[Provided passage]:

Austria Sells Second Ever Century Bond After Getting Record Bids

Getting a yield of less than 1% to lock your money up for 100 years might not sound like a great deal, yet the rush for safety means Austria’s century bonds have nearly doubled in value so far.

That’s why the nation’s sale of new debt that matures in 2120 garnered record orders of more than 17.7 billion euros ($19.9 billion), with a coupon of 0.85%. It follows the success of its first century bond three years ago, which has rallied to return investors about 85% since then.

Austria Sells Second Ever Century Bond After Getting Record Bids

The existing debt now yields only 0.83%, less than the rate on offer for lending to Italy’s government for just seven years. Still, positive yields are becoming harder to find in the region’s highest-rated government bonds, with almost the entirety of Germany’s yield curve below 0%.

[Work to do]:
**A)** Using the article on Austria's century bond, tell whether each statement agrees with it, and back each yes or no with its deciding words quoted from the article: (i) The new Austrian debt matures in 2120. (ii) The new bond carries a coupon of 1%. (iii) Nearly all of Germany's yield curve is below 0%.
**B)** Go on with the article on Austria's century bond, picking up right after its last sentence.

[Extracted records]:

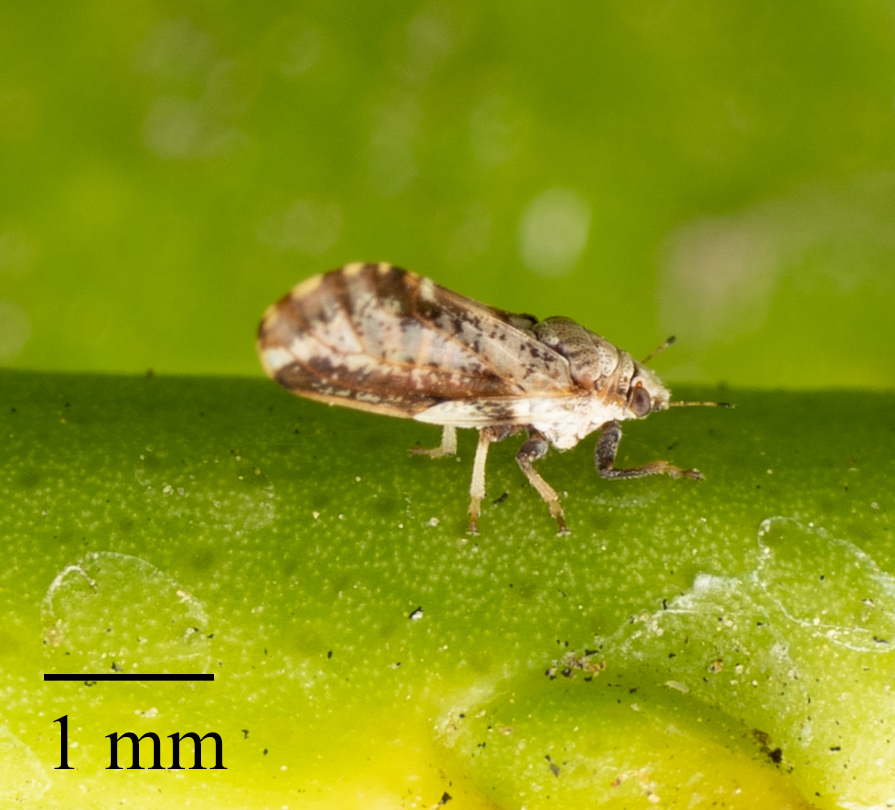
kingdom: Animalia
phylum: Arthropoda
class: Insecta
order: Hemiptera
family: Liviidae
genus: Diaphorina
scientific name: Diaphorina citri
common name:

[Task responses]:
**A)**
(i) Yes: "the nation’s sale of new debt that matures in 2120"
(ii) No: "with a coupon of 0.85%"
(iii) Yes: "with almost the entirety of Germany’s yield curve below 0%"

**B)**
Read more: Austrian Century Bond Almost Doubling Money Heralds New Issue

Such an investment could be a bet that inflation is likely to remain depressed, since the longest-dated issues are the most vulnerable to rising prices. For Austria, it offers the chance to raise 2 billion euros at historically-low borrowing costs, with the high demand allowing it to trim pricing on the sale from initial guidance of 0.95%.

“This is the prudent course of action from the Treasury,” said Peter Chatwell, head of multi-asset strategy at Mizuho International Plc. “And it’s probably a good opportunity for investors to buy some cheap convexity in euro rates,” he said, referring to the dynamic between interest rates and bond prices.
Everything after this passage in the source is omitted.